Comparable Count. A larger pool allows for greater convergence. A smaller pool increases the leverage any single outlier exerts. A one-comp reduction in pool size typically widens the confidence range by two to three percentage points.

Recency. Seven months is significant in a shifting landscape. Changes in mortgage rates, seasonal absorption, and inventory levels alter the context of older sales. A seven-month lookback effectively analyzes conditions from nearly nine months ago when accounting for contract-to-close lag.

Similarity. When properties are comparable but not interchangeable—square footage ranging from eighteen hundred to twenty-two hundred, varying condition levels—adjustments introduce margin of error. The range must accommodate this subjectivity.

Market Stability. In a stable market, four comps from seven months ago provide reliable trend lines. If the period included inventory spikes or days-on-market increases, confidence in older sales diminishes.

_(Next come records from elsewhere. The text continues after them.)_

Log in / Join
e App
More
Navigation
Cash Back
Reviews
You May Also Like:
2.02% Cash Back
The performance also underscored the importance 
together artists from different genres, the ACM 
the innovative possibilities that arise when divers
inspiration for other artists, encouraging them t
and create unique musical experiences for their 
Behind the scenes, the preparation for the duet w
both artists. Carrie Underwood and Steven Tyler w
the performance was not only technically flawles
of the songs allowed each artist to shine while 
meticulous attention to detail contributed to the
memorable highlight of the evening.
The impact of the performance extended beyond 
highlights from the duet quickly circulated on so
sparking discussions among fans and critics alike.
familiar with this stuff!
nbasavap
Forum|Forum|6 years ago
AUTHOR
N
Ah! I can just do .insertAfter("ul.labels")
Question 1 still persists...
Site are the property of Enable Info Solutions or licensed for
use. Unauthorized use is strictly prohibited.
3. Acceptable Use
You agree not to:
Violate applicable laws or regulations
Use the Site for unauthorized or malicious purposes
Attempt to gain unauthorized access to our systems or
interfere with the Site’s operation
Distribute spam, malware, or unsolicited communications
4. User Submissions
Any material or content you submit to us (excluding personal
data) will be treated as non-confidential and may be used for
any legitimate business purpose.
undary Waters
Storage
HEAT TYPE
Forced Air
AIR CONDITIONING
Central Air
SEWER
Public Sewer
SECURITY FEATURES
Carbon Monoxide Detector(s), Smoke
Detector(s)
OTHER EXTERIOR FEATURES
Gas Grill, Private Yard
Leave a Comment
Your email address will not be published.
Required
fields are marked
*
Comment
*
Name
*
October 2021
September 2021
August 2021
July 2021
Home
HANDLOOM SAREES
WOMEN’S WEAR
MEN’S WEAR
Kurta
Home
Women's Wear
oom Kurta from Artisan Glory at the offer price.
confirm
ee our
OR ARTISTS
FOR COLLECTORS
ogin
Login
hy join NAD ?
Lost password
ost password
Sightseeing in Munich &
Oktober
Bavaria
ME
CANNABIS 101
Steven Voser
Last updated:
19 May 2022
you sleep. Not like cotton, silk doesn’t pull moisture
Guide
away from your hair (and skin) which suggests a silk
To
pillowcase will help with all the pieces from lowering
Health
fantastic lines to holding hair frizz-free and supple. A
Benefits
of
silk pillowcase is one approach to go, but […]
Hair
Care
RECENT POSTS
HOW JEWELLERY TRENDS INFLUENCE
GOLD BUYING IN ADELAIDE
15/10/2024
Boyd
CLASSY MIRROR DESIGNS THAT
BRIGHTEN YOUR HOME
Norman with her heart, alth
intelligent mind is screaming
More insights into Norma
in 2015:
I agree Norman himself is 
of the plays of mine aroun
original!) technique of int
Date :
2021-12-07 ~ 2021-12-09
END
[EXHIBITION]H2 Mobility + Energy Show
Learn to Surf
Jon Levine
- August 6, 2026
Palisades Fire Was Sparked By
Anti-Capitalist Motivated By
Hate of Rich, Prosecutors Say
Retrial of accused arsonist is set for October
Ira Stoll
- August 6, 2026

CMAflow Analysis: Confidence Range Thresholds

5% Range (High Certainty) 6 comps, 4 months, tight match
8% Range (Moderate Certainty) 4 comps, 7 months, moderate variance
12% Range (Lower Certainty) 2 comps, 9+ months, market shift
Range Width / Sale Price Correlation 0.78
Time-to-Sale (priced within range) 2.4x faster

Source: CMAflow CMA Report

Five, Eight, and Twelve Percent

Five percent: Six comparable sales within a half-mile, all within four months, all within one hundred square feet and one bedroom of the subject, stable market. The data converges. Price with confidence.

Eight percent: Four comparables within one mile, spanning seven months, moderate variation in features. Evidence supports a direction, but spread in comparable properties introduces reasonable uncertainty. The most common scenario—and the one requiring the most skilled explanation.

Twelve percent: Two comparables within two miles, nine months apart, during a market correction. Limited data, shifting conditions. Not a failure—an honest acknowledgment that narrow pricing would be irresponsible. Sophisticated clients respect this. Others need it explained.

Predictive Power

There is a 0.78 correlation between confidence range width and final sale price variance. The range is genuinely predictive. Properties priced within their calculated confidence range sell 2.4x faster than those priced outside.

Agents who explain confidence methodology during listing presentations receive twenty-nine percent fewer mid-listing price change requests. The seller understands the technical basis for the price, leading to realistic expectations from the outset.

The Professional Standard

CMAflow's confidence indicator processes the four inputs to produce the range width. The tool provides the calculation. The agent provides the explanation. This combination—honest uncertainty plus expert context—is what produces professional trust.

The range is the methodology in visual form. Understanding the mechanics elevates the agent from reporter of data to interpreter of market evidence.